I don’t think he’s shared this part of himself with many people, and I’m honored he felt comfortable enough with me to do so. “Your sister would be proud.”

He looks at me at those words, and I see traces of the lonely and lost boy he once was. “I watched you that day in the food court.”

I wrinkle my eyebrows. “When I stalked Isaiah’s wife?”

“The young girl you talked to.”

“Probably didn’t do any good.”

“You don't know that. If someone had talked to you when you were sixteen, would you maybe have made different choices?”

“I’d like to think so.”

“Then you did everything you could.”

I’m suddenly hit with what he must feel everyday. “It never feels like it’s enough, though, does it?”

“No,” he says. “That’s why we have to focus on what we know we can change and to try not to dwell on what we can’t. And what you need to focus on is starting fresh. Are you leaving Nevada?”

“I don’t know. I thought about going back to the South, but part of me wants to stay here. Maybe not Vegas, but the Southwest.” It can be downright terrifying to have to make decisions. When I thought about where I wanted to live and knew I could go anywhere, I almost felt like burying my head in the sand. “Maybe I’ll become a hermit.”

“Never do that. You have too much going for you.”

I remember his words from when I was at his house and wonder if he really meant them. He’s not touching me at all today.
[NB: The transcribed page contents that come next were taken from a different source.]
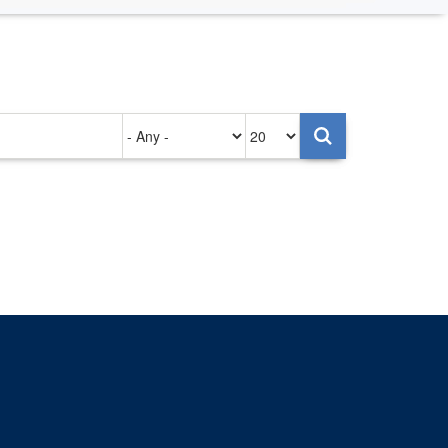
Authored
Items
on
per
page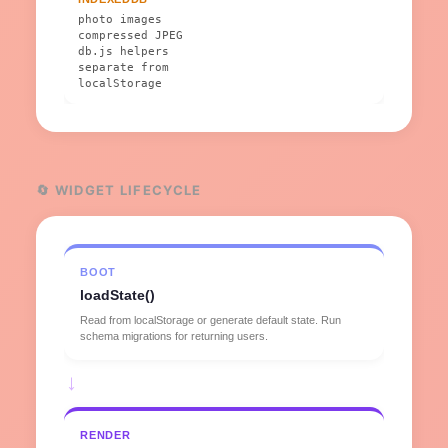
photo images
compressed JPEG
db.js helpers
separate from
localStorage
🔄 WIDGET LIFECYCLE
BOOT
loadState()
Read from localStorage or generate default state. Run
schema migrations for returning users.
→
RENDER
In fact, it’s like he’s making a concentrated effort not to touch me. I want to say it feels like the only thing I have going for me is the ability to trust the wrong men. But I’m not ready to go there with him, so I’m quiet and hope there will be another day — some other time — for us to talk.

Chapter Twenty One

Five Months Later

It doesn’t happen overnight, but I’m slowly learning who I am and how I fit into my new normal. Though I hadn’t planned on going to a therapist, one day not long after Harris came by, I found myself in line to purchase whiskey at one in the morning. Unable to sleep because of thoughts of Mike, and haunted by thoughts of Vicki, I came to the conclusion I could sort everything out if I just had a drink. Or maybe enough to numb my brain so I didn’t feel anymore.
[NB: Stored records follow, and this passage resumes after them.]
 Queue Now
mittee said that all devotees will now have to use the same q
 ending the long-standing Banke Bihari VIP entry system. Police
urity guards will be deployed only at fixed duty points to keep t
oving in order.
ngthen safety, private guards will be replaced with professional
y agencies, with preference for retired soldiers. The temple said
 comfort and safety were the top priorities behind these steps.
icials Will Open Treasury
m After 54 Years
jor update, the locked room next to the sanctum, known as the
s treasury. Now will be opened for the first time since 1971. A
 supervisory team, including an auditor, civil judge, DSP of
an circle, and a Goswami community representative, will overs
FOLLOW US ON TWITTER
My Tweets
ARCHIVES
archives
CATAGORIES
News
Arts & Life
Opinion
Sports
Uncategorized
Before I made it to the front of the line, I clued into what I was doing, and I left the store without the bottle. The next morning, I called the first therapist on the list Harris gave me. He was right about her, of course; she’d worked with women in my position before, and with her help, I started on my way to rediscover myself.

Within a few weeks, I started work at a local pet store and rented a small apartment on the other side of town from where I lived before. But I still jumped at loud noises, and sleep continued to be an issue.

Harris keeps in contact, but it’s not like it was when we were at his house. I tell myself that those were stressful days for both of us, and our emotions were running high. That it was to be expected, shoved together the way we were.

And yet, my stomach still does flip-flops whenever he comes to the pet store.

About five months into my new start, he comes into the store unexpectedly on a Thursday. I’ve learned his routine, and he rarely deviates from it. Saturdays are when he buys cat food for Munchkin. He buys cans, which is funny because I remember a bag of dry food when I stayed with him.

“Hey,” I say to him, and then raise my eyebrow because not only is it Thursday, he’s not stopping by the cat food aisle. For a minute, I think he’s heard about Mike or Vicki, but he’s smiling and too relaxed to be bringing me such news. He reaches the counter.

“Can I help you with something?” I ask.

“I came to ask you a question,” he says.